A cancer is most deadly when it spreads to multiple organs, a process called metastasis. But doctors who find a malignant tumor that seems to be limited to one organ cannot simply cut it out because doing so often means secondary tumors start to grow rapidly. In studies with mice, David Waisman, Ph.D., a professor at the University of Calgary, showed that the p22 protein prevents secondary tumors from growing after the primary tumor is removed. He believes it acts by inhibiting blood vessel growth, which is essential for tumor development.
We might be able to use p22 as a drug itself. Or we could design drugs based on it that would be even more potent, said Waisman. Although several drugs to limit metastasis are already on the market, none are ideal, he added, and p22 offers several advantages.
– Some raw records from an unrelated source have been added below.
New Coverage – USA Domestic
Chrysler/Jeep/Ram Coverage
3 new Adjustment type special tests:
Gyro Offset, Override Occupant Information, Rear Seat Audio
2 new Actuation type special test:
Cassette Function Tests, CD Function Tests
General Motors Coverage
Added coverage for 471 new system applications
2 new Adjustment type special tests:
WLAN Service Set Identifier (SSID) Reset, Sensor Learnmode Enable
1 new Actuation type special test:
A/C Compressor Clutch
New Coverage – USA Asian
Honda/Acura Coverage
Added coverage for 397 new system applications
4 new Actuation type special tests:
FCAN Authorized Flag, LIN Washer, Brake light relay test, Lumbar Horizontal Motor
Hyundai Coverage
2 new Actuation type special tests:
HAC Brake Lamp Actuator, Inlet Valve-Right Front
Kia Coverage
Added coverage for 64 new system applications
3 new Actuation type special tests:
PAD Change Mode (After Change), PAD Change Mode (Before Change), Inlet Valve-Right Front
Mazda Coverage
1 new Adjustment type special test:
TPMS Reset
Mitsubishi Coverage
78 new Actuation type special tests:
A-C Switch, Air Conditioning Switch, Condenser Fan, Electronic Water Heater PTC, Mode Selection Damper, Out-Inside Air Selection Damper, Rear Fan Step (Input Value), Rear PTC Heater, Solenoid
The molecule is unlikely to cause an immune response because it is a fragment of plasminogen, a protein found in the blood under normal conditions. P22 itself may be found in healthy people, although that possibility is as yet unproven.
Or, doctors could take advantage of the fact that p22 targets only those cells that help tumors grow. If we could figure out a way to tether a cytotoxiccell-killingagent to p22, we would have a very efficient method of stopping tumors, said Waisman. The small size of p22 means it would probably be cleared from the bloodstream quickly, reducing the chance of side effects, he added.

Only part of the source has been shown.